To the point, Peter Hitchens has penned a well-written, yet troubling article on England’s move to review home education in Great Britain.  This review has a preconceived end in mind and is not at all interested in truly understanding the breadth of excellence resulting in home education.  Here is a sample of Hitchens’ notable quotes, though I heartily recommend its full digestion, for America has the unusual knack of following Europe on societal and philosophical matters:

Why should [the Parliamentary Under Secretary of State for Children, Young People and Families] be less than keen on home education? Why is she even interested in it?  English law since 1944 has allowed parents to educate their children at home without any state interference at all. In this, we are quite unlike Germany, for instance, where it is a criminal offence to do this – a law, I believe, dating from 1938, when Hitler wanted everyone brought up as a National Socialist,   but somehow not repealed by the new Germany.  …

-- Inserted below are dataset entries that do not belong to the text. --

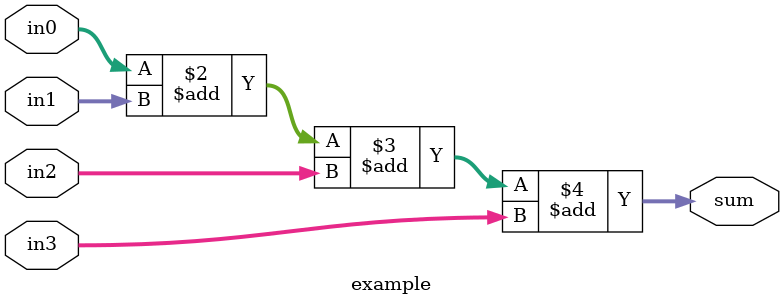
<source format=v>
module example(
    input [15:0] in0, in1, in2, in3,
    output reg [17:0] sum
);
    always @* begin
        sum = in0 + in1 + in2 + in3;
    end
endmodule
</source>
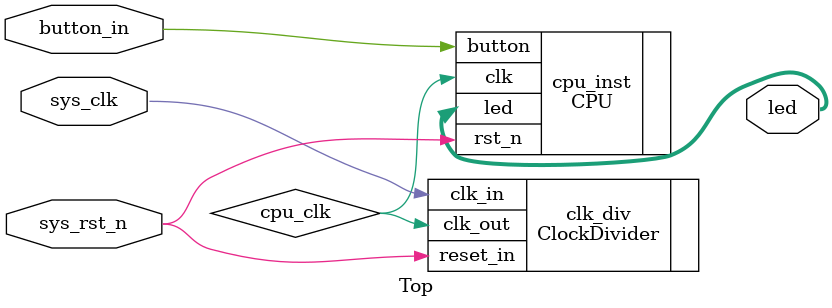
<source format=v>
module Top(
    input wire sys_clk,
    input wire sys_rst_n,
    input wire button_in,
    output wire [5:0] led
);

    wire cpu_clk;

    ClockDivider clk_div (
        .clk_in(sys_clk),
        .reset_in(sys_rst_n),
        .clk_out(cpu_clk)
    );

    CPU cpu_inst (
        .clk(cpu_clk),
        .rst_n(sys_rst_n),
        .button(button_in),
        .led(led)
    );
endmodule

</source>
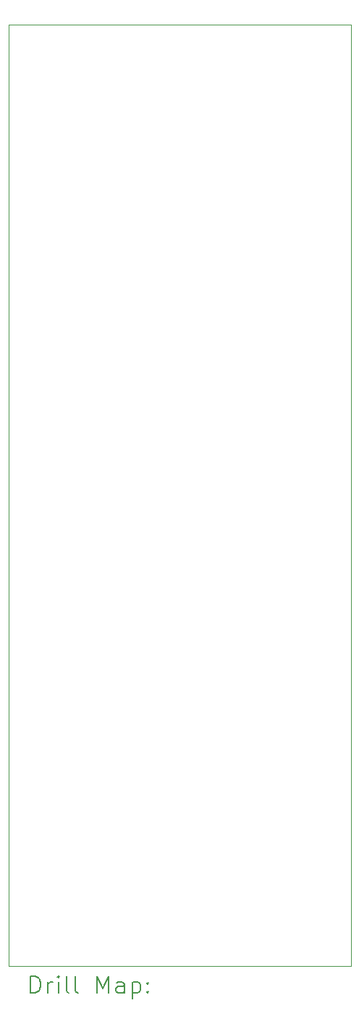
<source format=gbr>
%FSLAX45Y45*%
G04 Gerber Fmt 4.5, Leading zero omitted, Abs format (unit mm)*
G04 Created by KiCad (PCBNEW (6.0.6)) date 2022-10-26 13:26:03*
%MOMM*%
%LPD*%
G01*
G04 APERTURE LIST*
%TA.AperFunction,Profile*%
%ADD10C,0.050000*%
%TD*%
%ADD11C,0.200000*%
G04 APERTURE END LIST*
D10*
X7000000Y-3100000D02*
X7000000Y-14100000D01*
X3000000Y-3100000D02*
X3000000Y-14100000D01*
X3000000Y-3100000D02*
X7000000Y-3100000D01*
X3000000Y-14100000D02*
X7000000Y-14100000D01*
D11*
X3255119Y-14412976D02*
X3255119Y-14212976D01*
X3302738Y-14212976D01*
X3331309Y-14222500D01*
X3350357Y-14241548D01*
X3359881Y-14260595D01*
X3369405Y-14298690D01*
X3369405Y-14327262D01*
X3359881Y-14365357D01*
X3350357Y-14384405D01*
X3331309Y-14403452D01*
X3302738Y-14412976D01*
X3255119Y-14412976D01*
X3455119Y-14412976D02*
X3455119Y-14279643D01*
X3455119Y-14317738D02*
X3464643Y-14298690D01*
X3474167Y-14289167D01*
X3493214Y-14279643D01*
X3512262Y-14279643D01*
X3578928Y-14412976D02*
X3578928Y-14279643D01*
X3578928Y-14212976D02*
X3569405Y-14222500D01*
X3578928Y-14232024D01*
X3588452Y-14222500D01*
X3578928Y-14212976D01*
X3578928Y-14232024D01*
X3702738Y-14412976D02*
X3683690Y-14403452D01*
X3674167Y-14384405D01*
X3674167Y-14212976D01*
X3807500Y-14412976D02*
X3788452Y-14403452D01*
X3778928Y-14384405D01*
X3778928Y-14212976D01*
X4036071Y-14412976D02*
X4036071Y-14212976D01*
X4102738Y-14355833D01*
X4169405Y-14212976D01*
X4169405Y-14412976D01*
X4350357Y-14412976D02*
X4350357Y-14308214D01*
X4340833Y-14289167D01*
X4321786Y-14279643D01*
X4283690Y-14279643D01*
X4264643Y-14289167D01*
X4350357Y-14403452D02*
X4331310Y-14412976D01*
X4283690Y-14412976D01*
X4264643Y-14403452D01*
X4255119Y-14384405D01*
X4255119Y-14365357D01*
X4264643Y-14346309D01*
X4283690Y-14336786D01*
X4331310Y-14336786D01*
X4350357Y-14327262D01*
X4445595Y-14279643D02*
X4445595Y-14479643D01*
X4445595Y-14289167D02*
X4464643Y-14279643D01*
X4502738Y-14279643D01*
X4521786Y-14289167D01*
X4531310Y-14298690D01*
X4540833Y-14317738D01*
X4540833Y-14374881D01*
X4531310Y-14393928D01*
X4521786Y-14403452D01*
X4502738Y-14412976D01*
X4464643Y-14412976D01*
X4445595Y-14403452D01*
X4626548Y-14393928D02*
X4636071Y-14403452D01*
X4626548Y-14412976D01*
X4617024Y-14403452D01*
X4626548Y-14393928D01*
X4626548Y-14412976D01*
X4626548Y-14289167D02*
X4636071Y-14298690D01*
X4626548Y-14308214D01*
X4617024Y-14298690D01*
X4626548Y-14289167D01*
X4626548Y-14308214D01*
M02*

</source>
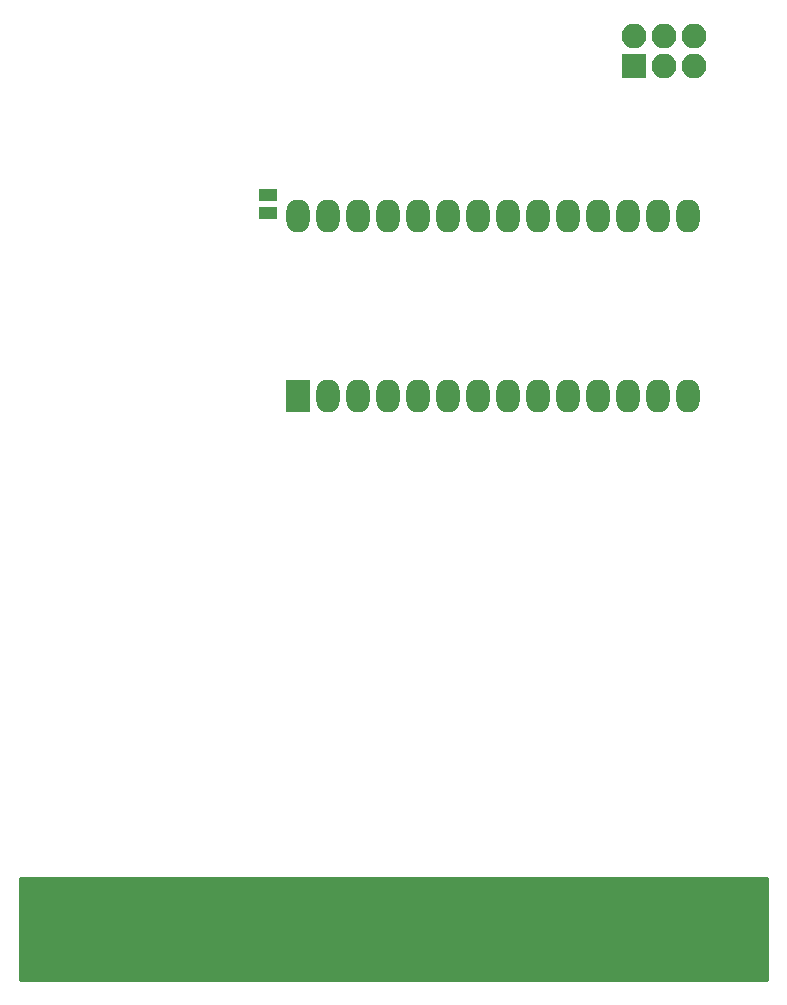
<source format=gbs>
G04 #@! TF.GenerationSoftware,KiCad,Pcbnew,(2018-02-09 revision dba198e57)-makepkg*
G04 #@! TF.CreationDate,2018-02-11T15:57:52+01:00*
G04 #@! TF.ProjectId,videopaccart,766964656F706163636172742E6B6963,rev?*
G04 #@! TF.SameCoordinates,Original*
G04 #@! TF.FileFunction,Soldermask,Bot*
G04 #@! TF.FilePolarity,Negative*
%FSLAX46Y46*%
G04 Gerber Fmt 4.6, Leading zero omitted, Abs format (unit mm)*
G04 Created by KiCad (PCBNEW (2018-02-09 revision dba198e57)-makepkg) date 02/11/18 15:57:52*
%MOMM*%
%LPD*%
G01*
G04 APERTURE LIST*
%ADD10R,2.100000X2.100000*%
%ADD11O,2.100000X2.100000*%
%ADD12O,2.000000X2.800000*%
%ADD13R,2.000000X2.800000*%
%ADD14R,1.543000X1.035000*%
%ADD15C,0.254000*%
G04 APERTURE END LIST*
D10*
X172720000Y-53340000D03*
D11*
X172720000Y-50800000D03*
X175260000Y-53340000D03*
X175260000Y-50800000D03*
X177800000Y-53340000D03*
X177800000Y-50800000D03*
D12*
X144272000Y-66040000D03*
X177292000Y-81280000D03*
X146812000Y-66040000D03*
X174752000Y-81280000D03*
X149352000Y-66040000D03*
X172212000Y-81280000D03*
X151892000Y-66040000D03*
X169672000Y-81280000D03*
X154432000Y-66040000D03*
X167132000Y-81280000D03*
X156972000Y-66040000D03*
X164592000Y-81280000D03*
X159512000Y-66040000D03*
X162052000Y-81280000D03*
X162052000Y-66040000D03*
X159512000Y-81280000D03*
X164592000Y-66040000D03*
X156972000Y-81280000D03*
X167132000Y-66040000D03*
X154432000Y-81280000D03*
X169672000Y-66040000D03*
X151892000Y-81280000D03*
X172212000Y-66040000D03*
X149352000Y-81280000D03*
X174752000Y-66040000D03*
X146812000Y-81280000D03*
X177292000Y-66040000D03*
D13*
X144272000Y-81280000D03*
D14*
X141732000Y-64262000D03*
X141732000Y-65786000D03*
D15*
G36*
X184023000Y-130683000D02*
X120777000Y-130683000D01*
X120777000Y-122047000D01*
X184023000Y-122047000D01*
X184023000Y-130683000D01*
X184023000Y-130683000D01*
G37*
X184023000Y-130683000D02*
X120777000Y-130683000D01*
X120777000Y-122047000D01*
X184023000Y-122047000D01*
X184023000Y-130683000D01*
M02*

</source>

… Certainly the home education movement is largely Christian, and Christian in a pretty uncompromising and Protestant way – that’s why it has rejected state schools from which Christianity has been expelled thanks to an absurd misreading of the US Bill of Rights. Roman Catholics tend to use the network of parochial schools instead. But the education achievements of homeschoolers have been considerable, and they regularly capture many of the best scholarships at Ivy League universities. There are also a lot of them, sharing many non-school activities, which disposes of the cliche (invariably trotted out by opponents, and based on nothing)  that home-schooled children do not have any social contact with others of their own age. What they do have is much more contact with adults who think it worthwhile to say ‘no’ to them when it matters, who read to them and converse with them and teach them morals and manners. But let that be, I’m sure we’ll have a chance to debate this.

What the modern left really don’t like about homeschooling is that it is independent of the state, and threatens its egalitarian monopoly from below. If it became a mass movement, it would be very dangerous to their project of enforcing equality of outcome, while using the schools to push radical ideas on sex, drugs, morality and politics.